(THE PROBLEM): Whenever the word "hector" shows up in a line of the data, copy that line.

(DATA SHOWN):
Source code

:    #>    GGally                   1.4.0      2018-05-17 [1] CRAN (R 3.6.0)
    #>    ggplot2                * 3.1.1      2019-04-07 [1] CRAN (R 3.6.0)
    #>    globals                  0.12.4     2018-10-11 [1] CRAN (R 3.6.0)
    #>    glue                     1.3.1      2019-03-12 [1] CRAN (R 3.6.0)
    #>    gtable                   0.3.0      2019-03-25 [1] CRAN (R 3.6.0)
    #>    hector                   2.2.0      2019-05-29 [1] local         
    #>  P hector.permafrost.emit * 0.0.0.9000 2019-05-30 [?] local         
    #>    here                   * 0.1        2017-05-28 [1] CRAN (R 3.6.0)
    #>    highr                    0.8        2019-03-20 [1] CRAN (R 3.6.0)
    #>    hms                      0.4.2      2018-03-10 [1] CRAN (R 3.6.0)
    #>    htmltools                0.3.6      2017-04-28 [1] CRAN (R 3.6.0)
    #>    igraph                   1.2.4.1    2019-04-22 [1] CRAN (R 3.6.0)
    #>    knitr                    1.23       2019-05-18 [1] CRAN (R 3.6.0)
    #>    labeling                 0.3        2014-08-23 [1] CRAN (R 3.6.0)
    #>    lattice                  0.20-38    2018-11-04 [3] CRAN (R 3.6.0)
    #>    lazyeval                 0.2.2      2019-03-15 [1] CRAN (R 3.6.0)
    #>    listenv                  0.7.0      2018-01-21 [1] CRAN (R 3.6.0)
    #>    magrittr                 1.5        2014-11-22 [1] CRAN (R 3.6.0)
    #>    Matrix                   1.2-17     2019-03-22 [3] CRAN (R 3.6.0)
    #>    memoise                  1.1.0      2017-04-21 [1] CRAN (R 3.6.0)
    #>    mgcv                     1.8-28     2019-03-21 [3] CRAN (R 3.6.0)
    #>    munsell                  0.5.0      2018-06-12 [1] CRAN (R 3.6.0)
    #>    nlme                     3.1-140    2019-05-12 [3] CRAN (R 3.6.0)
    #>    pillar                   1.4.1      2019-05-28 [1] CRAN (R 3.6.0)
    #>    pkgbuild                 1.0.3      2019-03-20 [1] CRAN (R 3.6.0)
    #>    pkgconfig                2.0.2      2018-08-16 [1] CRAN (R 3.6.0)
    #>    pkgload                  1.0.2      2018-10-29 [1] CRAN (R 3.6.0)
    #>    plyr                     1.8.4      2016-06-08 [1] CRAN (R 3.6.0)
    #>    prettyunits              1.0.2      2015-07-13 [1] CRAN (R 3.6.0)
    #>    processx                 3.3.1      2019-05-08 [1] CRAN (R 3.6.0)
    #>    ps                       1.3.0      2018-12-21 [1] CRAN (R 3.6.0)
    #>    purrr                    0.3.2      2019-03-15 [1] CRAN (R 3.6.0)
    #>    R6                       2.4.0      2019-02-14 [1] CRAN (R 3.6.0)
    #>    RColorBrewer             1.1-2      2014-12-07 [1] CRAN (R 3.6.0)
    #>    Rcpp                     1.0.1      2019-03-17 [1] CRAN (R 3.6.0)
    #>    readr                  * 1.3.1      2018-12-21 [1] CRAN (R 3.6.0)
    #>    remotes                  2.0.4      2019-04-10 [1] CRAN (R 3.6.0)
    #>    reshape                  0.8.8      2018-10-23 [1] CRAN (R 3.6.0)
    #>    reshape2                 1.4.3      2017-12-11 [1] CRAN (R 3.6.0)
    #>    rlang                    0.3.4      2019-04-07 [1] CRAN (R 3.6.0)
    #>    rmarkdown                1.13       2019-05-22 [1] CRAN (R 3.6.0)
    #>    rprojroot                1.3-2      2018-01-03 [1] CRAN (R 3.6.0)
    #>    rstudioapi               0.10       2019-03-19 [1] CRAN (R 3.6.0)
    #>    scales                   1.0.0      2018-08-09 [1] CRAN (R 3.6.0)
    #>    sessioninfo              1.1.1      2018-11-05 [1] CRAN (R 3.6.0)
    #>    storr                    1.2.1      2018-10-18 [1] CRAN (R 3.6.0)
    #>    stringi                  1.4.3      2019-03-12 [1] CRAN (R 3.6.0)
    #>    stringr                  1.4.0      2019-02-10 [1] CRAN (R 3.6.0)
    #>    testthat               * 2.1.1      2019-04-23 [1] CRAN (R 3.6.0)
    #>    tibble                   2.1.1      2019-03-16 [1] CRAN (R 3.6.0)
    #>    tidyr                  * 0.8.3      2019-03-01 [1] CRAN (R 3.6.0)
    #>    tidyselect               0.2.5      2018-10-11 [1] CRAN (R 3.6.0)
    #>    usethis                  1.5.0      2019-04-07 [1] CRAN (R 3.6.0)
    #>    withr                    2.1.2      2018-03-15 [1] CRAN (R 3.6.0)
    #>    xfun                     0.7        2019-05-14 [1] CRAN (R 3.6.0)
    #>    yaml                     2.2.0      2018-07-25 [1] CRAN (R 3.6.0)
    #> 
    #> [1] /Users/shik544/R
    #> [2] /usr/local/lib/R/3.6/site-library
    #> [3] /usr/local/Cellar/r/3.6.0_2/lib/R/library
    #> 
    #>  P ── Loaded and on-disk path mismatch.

(RESULT):
    #>    hector                   2.2.0      2019-05-29 [1] local         
    #>  P hector.permafrost.emit * 0.0.0.9000 2019-05-30 [?] local         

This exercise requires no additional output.